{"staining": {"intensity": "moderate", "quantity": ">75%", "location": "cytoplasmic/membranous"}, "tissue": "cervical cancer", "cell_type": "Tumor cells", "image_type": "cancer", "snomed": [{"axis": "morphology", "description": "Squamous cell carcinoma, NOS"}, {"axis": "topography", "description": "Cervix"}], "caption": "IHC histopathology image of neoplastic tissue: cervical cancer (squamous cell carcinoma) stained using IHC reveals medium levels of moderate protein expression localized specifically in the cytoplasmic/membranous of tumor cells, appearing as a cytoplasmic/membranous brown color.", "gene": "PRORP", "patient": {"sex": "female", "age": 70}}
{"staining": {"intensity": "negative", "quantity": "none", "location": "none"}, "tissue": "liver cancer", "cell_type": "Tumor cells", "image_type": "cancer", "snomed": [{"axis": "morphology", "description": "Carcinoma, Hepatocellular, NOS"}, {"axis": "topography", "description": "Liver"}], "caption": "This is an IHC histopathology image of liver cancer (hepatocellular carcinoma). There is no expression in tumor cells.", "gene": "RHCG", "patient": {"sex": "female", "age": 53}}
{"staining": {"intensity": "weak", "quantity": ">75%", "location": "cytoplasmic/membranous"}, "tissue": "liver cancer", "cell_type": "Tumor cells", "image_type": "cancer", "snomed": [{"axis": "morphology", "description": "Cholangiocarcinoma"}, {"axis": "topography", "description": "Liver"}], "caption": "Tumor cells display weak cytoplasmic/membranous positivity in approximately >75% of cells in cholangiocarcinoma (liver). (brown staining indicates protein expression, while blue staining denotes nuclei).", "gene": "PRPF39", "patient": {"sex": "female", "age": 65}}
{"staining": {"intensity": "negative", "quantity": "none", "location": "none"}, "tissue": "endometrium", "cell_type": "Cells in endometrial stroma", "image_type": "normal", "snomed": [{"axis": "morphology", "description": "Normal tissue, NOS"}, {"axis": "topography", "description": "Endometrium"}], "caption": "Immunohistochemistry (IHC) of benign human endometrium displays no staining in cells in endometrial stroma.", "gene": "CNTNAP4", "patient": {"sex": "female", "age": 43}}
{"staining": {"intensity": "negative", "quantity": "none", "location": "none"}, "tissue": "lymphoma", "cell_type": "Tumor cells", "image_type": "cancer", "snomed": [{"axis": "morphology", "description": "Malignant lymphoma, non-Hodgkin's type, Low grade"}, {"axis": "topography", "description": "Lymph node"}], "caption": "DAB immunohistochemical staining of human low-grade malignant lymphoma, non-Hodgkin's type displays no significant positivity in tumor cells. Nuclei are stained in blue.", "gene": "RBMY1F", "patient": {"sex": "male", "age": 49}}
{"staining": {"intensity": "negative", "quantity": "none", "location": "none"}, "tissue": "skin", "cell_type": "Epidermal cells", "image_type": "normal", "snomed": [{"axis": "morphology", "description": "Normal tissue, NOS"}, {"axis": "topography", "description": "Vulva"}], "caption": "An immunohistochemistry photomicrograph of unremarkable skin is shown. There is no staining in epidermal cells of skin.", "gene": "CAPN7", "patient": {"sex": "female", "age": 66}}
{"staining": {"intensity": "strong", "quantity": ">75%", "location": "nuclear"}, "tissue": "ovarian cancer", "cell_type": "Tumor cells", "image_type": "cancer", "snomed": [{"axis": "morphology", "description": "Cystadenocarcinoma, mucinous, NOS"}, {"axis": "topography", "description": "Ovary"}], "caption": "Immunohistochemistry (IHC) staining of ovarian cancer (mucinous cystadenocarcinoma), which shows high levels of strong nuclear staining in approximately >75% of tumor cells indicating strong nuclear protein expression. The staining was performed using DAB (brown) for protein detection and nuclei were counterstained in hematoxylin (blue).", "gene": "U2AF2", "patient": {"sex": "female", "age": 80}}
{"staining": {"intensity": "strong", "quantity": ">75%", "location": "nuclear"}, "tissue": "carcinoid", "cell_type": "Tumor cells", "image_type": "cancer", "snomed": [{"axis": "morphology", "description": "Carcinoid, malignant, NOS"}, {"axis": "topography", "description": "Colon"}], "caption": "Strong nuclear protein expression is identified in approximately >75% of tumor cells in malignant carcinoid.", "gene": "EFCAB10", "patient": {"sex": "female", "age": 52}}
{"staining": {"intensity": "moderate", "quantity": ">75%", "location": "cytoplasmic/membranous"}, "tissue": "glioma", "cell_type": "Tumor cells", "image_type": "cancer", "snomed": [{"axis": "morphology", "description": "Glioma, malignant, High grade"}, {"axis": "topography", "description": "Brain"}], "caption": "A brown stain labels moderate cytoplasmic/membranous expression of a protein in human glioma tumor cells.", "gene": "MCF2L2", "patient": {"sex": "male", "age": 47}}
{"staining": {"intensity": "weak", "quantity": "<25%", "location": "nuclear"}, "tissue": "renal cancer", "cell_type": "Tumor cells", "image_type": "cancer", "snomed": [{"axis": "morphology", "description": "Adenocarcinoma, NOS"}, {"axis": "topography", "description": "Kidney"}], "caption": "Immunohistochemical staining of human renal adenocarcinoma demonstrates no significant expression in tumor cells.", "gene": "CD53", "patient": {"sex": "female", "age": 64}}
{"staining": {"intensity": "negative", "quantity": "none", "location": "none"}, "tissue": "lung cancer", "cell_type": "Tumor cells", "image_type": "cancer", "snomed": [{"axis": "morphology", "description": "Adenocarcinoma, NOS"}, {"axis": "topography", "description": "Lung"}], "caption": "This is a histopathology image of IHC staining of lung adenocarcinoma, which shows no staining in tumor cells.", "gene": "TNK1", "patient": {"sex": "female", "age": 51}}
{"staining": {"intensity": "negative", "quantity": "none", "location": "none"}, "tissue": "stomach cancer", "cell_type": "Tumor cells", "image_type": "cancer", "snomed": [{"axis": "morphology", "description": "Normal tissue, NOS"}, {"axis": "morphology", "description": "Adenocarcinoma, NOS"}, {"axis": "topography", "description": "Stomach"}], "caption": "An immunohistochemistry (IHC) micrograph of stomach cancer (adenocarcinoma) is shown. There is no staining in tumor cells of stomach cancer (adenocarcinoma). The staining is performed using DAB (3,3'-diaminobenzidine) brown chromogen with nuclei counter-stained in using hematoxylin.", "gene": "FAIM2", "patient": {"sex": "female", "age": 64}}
====================
Print all of the data exactly as it was given.

[Answer section]:
{"staining": {"intensity": "moderate", "quantity": ">75%", "location": "cytoplasmic/membranous"}, "tissue": "cervical cancer", "cell_type": "Tumor cells", "image_type": "cancer", "snomed": [{"axis": "morphology", "description": "Squamous cell carcinoma, NOS"}, {"axis": "topography", "description": "Cervix"}], "caption": "IHC histopathology image of neoplastic tissue: cervical cancer (squamous cell carcinoma) stained using IHC reveals medium levels of moderate protein expression localized specifically in the cytoplasmic/membranous of tumor cells, appearing as a cytoplasmic/membranous brown color.", "gene": "PRORP", "patient": {"sex": "female", "age": 70}}
{"staining": {"intensity": "negative", "quantity": "none", "location": "none"}, "tissue": "liver cancer", "cell_type": "Tumor cells", "image_type": "cancer", "snomed": [{"axis": "morphology", "description": "Carcinoma, Hepatocellular, NOS"}, {"axis": "topography", "description": "Liver"}], "caption": "This is an IHC histopathology image of liver cancer (hepatocellular carcinoma). There is no expression in tumor cells.", "gene": "RHCG", "patient": {"sex": "female", "age": 53}}
{"staining": {"intensity": "weak", "quantity": ">75%", "location": "cytoplasmic/membranous"}, "tissue": "liver cancer", "cell_type": "Tumor cells", "image_type": "cancer", "snomed": [{"axis": "morphology", "description": "Cholangiocarcinoma"}, {"axis": "topography", "description": "Liver"}], "caption": "Tumor cells display weak cytoplasmic/membranous positivity in approximately >75% of cells in cholangiocarcinoma (liver). (brown staining indicates protein expression, while blue staining denotes nuclei).", "gene": "PRPF39", "patient": {"sex": "female", "age": 65}}
{"staining": {"intensity": "negative", "quantity": "none", "location": "none"}, "tissue": "endometrium", "cell_type": "Cells in endometrial stroma", "image_type": "normal", "snomed": [{"axis": "morphology", "description": "Normal tissue, NOS"}, {"axis": "topography", "description": "Endometrium"}], "caption": "Immunohistochemistry (IHC) of benign human endometrium displays no staining in cells in endometrial stroma.", "gene": "CNTNAP4", "patient": {"sex": "female", "age": 43}}
{"staining": {"intensity": "negative", "quantity": "none", "location": "none"}, "tissue": "lymphoma", "cell_type": "Tumor cells", "image_type": "cancer", "snomed": [{"axis": "morphology", "description": "Malignant lymphoma, non-Hodgkin's type, Low grade"}, {"axis": "topography", "description": "Lymph node"}], "caption": "DAB immunohistochemical staining of human low-grade malignant lymphoma, non-Hodgkin's type displays no significant positivity in tumor cells. Nuclei are stained in blue.", "gene": "RBMY1F", "patient": {"sex": "male", "age": 49}}
{"staining": {"intensity": "negative", "quantity": "none", "location": "none"}, "tissue": "skin", "cell_type": "Epidermal cells", "image_type": "normal", "snomed": [{"axis": "morphology", "description": "Normal tissue, NOS"}, {"axis": "topography", "description": "Vulva"}], "caption": "An immunohistochemistry photomicrograph of unremarkable skin is shown. There is no staining in epidermal cells of skin.", "gene": "CAPN7", "patient": {"sex": "female", "age": 66}}
{"staining": {"intensity": "strong", "quantity": ">75%", "location": "nuclear"}, "tissue": "ovarian cancer", "cell_type": "Tumor cells", "image_type": "cancer", "snomed": [{"axis": "morphology", "description": "Cystadenocarcinoma, mucinous, NOS"}, {"axis": "topography", "description": "Ovary"}], "caption": "Immunohistochemistry (IHC) staining of ovarian cancer (mucinous cystadenocarcinoma), which shows high levels of strong nuclear staining in approximately >75% of tumor cells indicating strong nuclear protein expression. The staining was performed using DAB (brown) for protein detection and nuclei were counterstained in hematoxylin (blue).", "gene": "U2AF2", "patient": {"sex": "female", "age": 80}}
{"staining": {"intensity": "strong", "quantity": ">75%", "location": "nuclear"}, "tissue": "carcinoid", "cell_type": "Tumor cells", "image_type": "cancer", "snomed": [{"axis": "morphology", "description": "Carcinoid, malignant, NOS"}, {"axis": "topography", "description": "Colon"}], "caption": "Strong nuclear protein expression is identified in approximately >75% of tumor cells in malignant carcinoid.", "gene": "EFCAB10", "patient": {"sex": "female", "age": 52}}
{"staining": {"intensity": "moderate", "quantity": ">75%", "location": "cytoplasmic/membranous"}, "tissue": "glioma", "cell_type": "Tumor cells", "image_type": "cancer", "snomed": [{"axis": "morphology", "description": "Glioma, malignant, High grade"}, {"axis": "topography", "description": "Brain"}], "caption": "A brown stain labels moderate cytoplasmic/membranous expression of a protein in human glioma tumor cells.", "gene": "MCF2L2", "patient": {"sex": "male", "age": 47}}
{"staining": {"intensity": "weak", "quantity": "<25%", "location": "nuclear"}, "tissue": "renal cancer", "cell_type": "Tumor cells", "image_type": "cancer", "snomed": [{"axis": "morphology", "description": "Adenocarcinoma, NOS"}, {"axis": "topography", "description": "Kidney"}], "caption": "Immunohistochemical staining of human renal adenocarcinoma demonstrates no significant expression in tumor cells.", "gene": "CD53", "patient": {"sex": "female", "age": 64}}
{"staining": {"intensity": "negative", "quantity": "none", "location": "none"}, "tissue": "lung cancer", "cell_type": "Tumor cells", "image_type": "cancer", "snomed": [{"axis": "morphology", "description": "Adenocarcinoma, NOS"}, {"axis": "topography", "description": "Lung"}], "caption": "This is a histopathology image of IHC staining of lung adenocarcinoma, which shows no staining in tumor cells.", "gene": "TNK1", "patient": {"sex": "female", "age": 51}}
{"staining": {"intensity": "negative", "quantity": "none", "location": "none"}, "tissue": "stomach cancer", "cell_type": "Tumor cells", "image_type": "cancer", "snomed": [{"axis": "morphology", "description": "Normal tissue, NOS"}, {"axis": "morphology", "description": "Adenocarcinoma, NOS"}, {"axis": "topography", "description": "Stomach"}], "caption": "An immunohistochemistry (IHC) micrograph of stomach cancer (adenocarcinoma) is shown. There is no staining in tumor cells of stomach cancer (adenocarcinoma). The staining is performed using DAB (3,3'-diaminobenzidine) brown chromogen with nuclei counter-stained in using hematoxylin.", "gene": "FAIM2", "patient": {"sex": "female", "age": 64}}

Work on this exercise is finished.